Les autorités tunisiennes n’ont pas honoré leur promesse de fermer, en juin 2021, la dangereuse et plus grande décharge de la Tunisie, à savoir Borj Chakir, laquelle symbolise toutes les difficultés qu’ont ces autorités à résoudre le problème de la gestion des déchets dans le pays.
“L’Agence nationale de gestion des déchets (ANGED) négocie actuellement la prolongation de 3 ans supplémentaires les contrats d’exploitation de la décharge, à travers un arrêté ministériel”, affirme Youssef Ayari, membre du Conseil municipal de la Commune de Sidi Hassine et l’un des initiateurs de la campagne baptisée “Sakkar El Msab” (Fermez la décharge).

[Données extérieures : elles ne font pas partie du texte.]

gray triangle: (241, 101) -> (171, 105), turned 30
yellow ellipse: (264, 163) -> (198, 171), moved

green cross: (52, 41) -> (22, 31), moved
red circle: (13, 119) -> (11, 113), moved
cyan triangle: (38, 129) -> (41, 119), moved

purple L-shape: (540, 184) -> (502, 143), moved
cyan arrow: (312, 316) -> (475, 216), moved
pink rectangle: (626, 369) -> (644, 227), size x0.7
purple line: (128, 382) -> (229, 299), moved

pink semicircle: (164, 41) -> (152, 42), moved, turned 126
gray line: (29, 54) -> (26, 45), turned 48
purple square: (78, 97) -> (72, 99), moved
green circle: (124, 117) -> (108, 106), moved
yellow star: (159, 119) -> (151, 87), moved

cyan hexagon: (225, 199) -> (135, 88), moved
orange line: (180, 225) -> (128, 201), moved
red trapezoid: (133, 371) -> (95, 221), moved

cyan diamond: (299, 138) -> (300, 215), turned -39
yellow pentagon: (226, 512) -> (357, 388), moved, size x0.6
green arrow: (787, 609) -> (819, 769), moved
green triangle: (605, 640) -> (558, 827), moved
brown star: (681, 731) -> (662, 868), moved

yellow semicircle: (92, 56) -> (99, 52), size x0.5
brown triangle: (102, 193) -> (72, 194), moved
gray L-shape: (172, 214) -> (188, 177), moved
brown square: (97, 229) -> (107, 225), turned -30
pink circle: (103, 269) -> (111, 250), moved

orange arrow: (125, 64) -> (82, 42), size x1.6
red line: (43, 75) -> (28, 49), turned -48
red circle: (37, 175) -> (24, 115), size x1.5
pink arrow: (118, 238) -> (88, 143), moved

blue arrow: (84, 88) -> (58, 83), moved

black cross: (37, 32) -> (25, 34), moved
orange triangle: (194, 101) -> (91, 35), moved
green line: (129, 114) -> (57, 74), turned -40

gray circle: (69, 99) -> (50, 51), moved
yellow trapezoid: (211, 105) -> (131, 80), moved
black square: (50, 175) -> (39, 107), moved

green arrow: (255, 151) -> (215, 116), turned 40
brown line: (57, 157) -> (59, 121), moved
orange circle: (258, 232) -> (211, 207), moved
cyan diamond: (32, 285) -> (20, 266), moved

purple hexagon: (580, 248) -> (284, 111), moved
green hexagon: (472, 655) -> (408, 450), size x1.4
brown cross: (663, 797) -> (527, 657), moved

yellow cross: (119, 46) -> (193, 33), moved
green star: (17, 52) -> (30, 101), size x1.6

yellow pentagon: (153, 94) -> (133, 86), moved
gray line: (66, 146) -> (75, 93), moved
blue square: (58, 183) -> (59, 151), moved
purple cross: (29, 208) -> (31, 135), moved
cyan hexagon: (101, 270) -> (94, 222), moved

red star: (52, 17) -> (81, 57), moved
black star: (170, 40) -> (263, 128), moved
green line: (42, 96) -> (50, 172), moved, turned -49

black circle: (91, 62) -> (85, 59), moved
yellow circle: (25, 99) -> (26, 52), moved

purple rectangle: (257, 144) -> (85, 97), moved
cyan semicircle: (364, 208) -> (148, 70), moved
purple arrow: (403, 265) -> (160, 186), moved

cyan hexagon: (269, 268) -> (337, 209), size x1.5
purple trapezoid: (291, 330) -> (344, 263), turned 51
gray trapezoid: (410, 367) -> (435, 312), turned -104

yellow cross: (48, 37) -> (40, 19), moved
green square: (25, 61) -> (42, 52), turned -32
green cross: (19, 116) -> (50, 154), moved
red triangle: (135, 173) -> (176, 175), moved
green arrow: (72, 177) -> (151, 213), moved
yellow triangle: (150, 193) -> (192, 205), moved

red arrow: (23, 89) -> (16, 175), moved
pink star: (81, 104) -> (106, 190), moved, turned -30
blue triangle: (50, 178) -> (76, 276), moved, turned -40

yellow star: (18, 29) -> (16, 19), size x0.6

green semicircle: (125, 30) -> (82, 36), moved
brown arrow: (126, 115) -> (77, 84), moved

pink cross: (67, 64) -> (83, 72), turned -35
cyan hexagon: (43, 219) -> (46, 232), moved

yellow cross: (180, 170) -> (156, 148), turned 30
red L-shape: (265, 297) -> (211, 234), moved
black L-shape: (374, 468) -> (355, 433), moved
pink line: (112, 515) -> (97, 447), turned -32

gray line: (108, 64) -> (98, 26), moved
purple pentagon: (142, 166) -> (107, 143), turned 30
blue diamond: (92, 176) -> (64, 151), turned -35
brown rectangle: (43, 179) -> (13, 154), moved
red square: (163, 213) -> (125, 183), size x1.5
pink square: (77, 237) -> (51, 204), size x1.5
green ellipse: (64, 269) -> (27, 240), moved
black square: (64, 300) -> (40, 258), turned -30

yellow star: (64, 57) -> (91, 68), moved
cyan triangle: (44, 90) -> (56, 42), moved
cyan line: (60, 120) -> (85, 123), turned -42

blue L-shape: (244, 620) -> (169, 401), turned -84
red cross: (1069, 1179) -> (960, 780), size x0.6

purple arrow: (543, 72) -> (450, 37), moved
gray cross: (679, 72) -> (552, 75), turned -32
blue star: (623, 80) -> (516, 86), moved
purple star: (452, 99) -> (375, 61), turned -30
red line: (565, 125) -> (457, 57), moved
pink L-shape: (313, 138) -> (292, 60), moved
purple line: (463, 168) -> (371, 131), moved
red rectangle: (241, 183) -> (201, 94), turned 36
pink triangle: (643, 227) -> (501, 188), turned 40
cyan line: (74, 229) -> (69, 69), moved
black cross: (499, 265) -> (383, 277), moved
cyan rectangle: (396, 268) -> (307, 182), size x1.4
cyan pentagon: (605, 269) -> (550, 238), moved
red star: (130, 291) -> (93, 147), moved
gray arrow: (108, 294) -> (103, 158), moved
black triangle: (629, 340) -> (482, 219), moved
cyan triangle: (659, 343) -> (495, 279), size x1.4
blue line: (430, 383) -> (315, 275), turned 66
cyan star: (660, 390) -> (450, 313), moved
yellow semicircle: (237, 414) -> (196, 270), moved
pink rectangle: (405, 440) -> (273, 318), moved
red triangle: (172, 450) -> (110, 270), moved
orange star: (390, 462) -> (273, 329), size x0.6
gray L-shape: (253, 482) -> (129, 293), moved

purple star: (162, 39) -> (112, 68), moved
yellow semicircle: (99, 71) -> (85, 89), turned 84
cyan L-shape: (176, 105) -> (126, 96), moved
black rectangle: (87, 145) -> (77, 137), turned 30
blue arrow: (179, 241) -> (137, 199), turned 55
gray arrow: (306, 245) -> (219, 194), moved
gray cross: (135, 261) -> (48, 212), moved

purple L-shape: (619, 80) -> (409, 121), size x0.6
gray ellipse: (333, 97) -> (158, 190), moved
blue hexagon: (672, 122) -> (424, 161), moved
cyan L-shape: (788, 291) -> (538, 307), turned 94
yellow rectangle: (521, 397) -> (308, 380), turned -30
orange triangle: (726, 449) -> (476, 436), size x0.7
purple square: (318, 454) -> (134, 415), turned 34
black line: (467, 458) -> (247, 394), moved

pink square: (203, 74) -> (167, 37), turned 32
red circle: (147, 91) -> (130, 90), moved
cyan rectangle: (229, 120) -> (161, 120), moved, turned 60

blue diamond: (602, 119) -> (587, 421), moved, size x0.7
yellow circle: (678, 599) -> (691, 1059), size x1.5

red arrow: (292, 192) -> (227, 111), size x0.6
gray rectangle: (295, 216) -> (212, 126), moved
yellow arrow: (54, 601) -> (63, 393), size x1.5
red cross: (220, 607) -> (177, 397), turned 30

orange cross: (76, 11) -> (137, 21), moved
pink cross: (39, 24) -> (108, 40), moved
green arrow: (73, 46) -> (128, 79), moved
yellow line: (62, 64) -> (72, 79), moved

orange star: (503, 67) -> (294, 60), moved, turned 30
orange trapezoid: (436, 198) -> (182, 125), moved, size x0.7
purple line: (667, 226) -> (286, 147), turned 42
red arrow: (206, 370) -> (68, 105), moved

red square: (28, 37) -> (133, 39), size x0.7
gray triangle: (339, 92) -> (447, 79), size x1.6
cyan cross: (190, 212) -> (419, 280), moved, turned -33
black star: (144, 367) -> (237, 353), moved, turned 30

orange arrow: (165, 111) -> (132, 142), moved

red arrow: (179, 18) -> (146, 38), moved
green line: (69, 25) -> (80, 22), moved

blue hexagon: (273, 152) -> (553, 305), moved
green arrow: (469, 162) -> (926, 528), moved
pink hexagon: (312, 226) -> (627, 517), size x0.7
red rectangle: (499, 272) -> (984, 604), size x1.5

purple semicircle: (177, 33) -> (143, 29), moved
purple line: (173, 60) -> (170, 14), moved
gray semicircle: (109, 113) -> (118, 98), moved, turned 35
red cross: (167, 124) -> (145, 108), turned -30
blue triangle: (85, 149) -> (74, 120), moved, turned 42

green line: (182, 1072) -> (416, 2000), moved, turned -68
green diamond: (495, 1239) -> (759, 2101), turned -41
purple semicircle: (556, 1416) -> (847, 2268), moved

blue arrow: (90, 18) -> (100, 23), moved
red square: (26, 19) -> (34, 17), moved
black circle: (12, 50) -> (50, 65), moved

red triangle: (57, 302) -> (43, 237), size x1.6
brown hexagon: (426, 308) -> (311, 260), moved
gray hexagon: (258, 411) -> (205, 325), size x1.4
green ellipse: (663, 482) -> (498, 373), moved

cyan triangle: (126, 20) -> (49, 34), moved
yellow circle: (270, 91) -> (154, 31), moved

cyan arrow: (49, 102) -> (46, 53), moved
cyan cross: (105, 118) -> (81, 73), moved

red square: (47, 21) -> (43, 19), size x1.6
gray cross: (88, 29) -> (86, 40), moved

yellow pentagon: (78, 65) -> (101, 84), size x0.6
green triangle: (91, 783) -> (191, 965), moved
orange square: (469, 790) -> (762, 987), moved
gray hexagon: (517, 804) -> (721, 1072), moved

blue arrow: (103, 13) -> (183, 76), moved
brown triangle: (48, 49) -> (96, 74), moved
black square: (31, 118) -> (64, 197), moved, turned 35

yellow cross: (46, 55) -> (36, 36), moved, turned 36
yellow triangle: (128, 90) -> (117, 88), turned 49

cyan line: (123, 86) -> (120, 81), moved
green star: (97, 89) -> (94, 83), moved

Pourtant, le 5 avril 2021, le ministre des Affaires locales et de l’Environnement par intérim, Kamel Doukh, avait même évoqué devant les députés cette date limite de juin 2021 pour la fermeture de ce dépotoir et la fin du calvaire que vivent, depuis 22 ans, environ 180 000 habitants dans les quartiers d’El Attar/Borj Chakir, Jayara et Sidi Hassin (à l’ouest de la capitale).
Depuis 2011, les autorités répètent le même discours: couper avec la pratique de l’enfouissement des déchets et aller vers la valorisation et la création d’unités pour produire de l’énergie à partir des déchets. Jusqu’à présent, ces promesses sont restées lettre morte.
Des lobbies derrière ce blocage ?
“C’est l’option dictée par des lobbies des déchets en Tunisie qui ne veulent pas que la Tunisie mute vers la valorisation et le recyclage. L’enfouissement, qui coûte à l’Etat des fortunes, soit plus de 200 dinars la tonne (du centre de transfert à la décharge), est un marché juteux pour des sociétés qui manipulent les décideurs…”, déplore Hamdi Chabâane.
A cet égard, l’Etat prend en charge les frais de collecte et de transport des déchets jusqu’à la décharge (à raison de 80% l’Etat et 20% la commune). Les exploitants des charges se contentent de déposer les déchets dans les casiers du dépotoir, sans aucun respect des normes nationales et internationales en la matière et au mépris des considérations environnementales.
Les alternatives existent pourtant. Il s’agit entre autres de “l’intercommunale”, qui consiste en la création d’entreprises publiques par des communes afin d’accomplir des missions de service public d’intérêt communal. L’objectif est de gérer au mieux les déchets dans le cadre du développement durable de chaque région.
Cette pratique, déjà en phase expérimentale dans les communes de La Marsa, Carthage et Sidi Bou Saïd (banlieue nord de Tunis), permet de préserver les ressources naturelles en conciliant au mieux les enjeux sociaux, économiques et environnementaux qui y sont liés.
“Techniquement, la fermeture d’un seul coup de la décharge n’est pas possible. Il faut commencer par créer des projets pilotes de valorisation au niveau de certaines municipalités pour maîtriser le processus et l’étendre après au reste”, explique Chabâane.
Située à 8 km de la capitale Tunis, la décharge de Borj Chakir, la plus grande en Tunisie, reçoit quotidiennement les déchets de 38 municipalités (de 2 700 à 3 000 tonnes par jour) transportés par camions depuis les gouvernorats de Tunis, La Manouba, Ariana et Ben Arous.
Répartie sur une superficie de 124 hectares, la décharge est utilisée pour l’enfouissement des déchets sur un terrain de 80 hectares.
La hauteur des dunes de déchets est de 10 mètres et quatre mètres de profondeur d’enfouissement, tandis que la profondeur de la nappe phréatique d’eau est entre 12 et 15 mètres. La quantité de liquide issue des déchets est collectée dans 12 bassins de lixiviats.
A rappeler qu’un grand incendie avait ravagé, en juin 2019, près de 7 hectares de la décharge. Le brasier et les émanations toxiques avaient provoqué l’hospitalisation de plusieurs enfants de la région.
Cette catastrophe avait renforcé les revendications des populations locales en faveur de la fermeture de la décharge. Les citoyens des quartiers à proximité de Borj Chakir continuent à militer dans le cadre de la campagne “Sakkar El Masab”.
Ils revendiquent, entre autres, un réaménagement du site conformément aux objectifs du développement durable, notamment la lutte contre la pauvreté et contre la pérennisation des emplois précaires, dont ceux des chiffonniers (dits “Berbéchas” en dialecte tunisien), pour qui les dépotoirs constituent une source de revenu.
La production de déchets en Tunisie est estimée à 2,5 millions de tonnes par an, dont 63% sont des déchets organiques, 9,4% plastiques et 8,7% déchets de textile.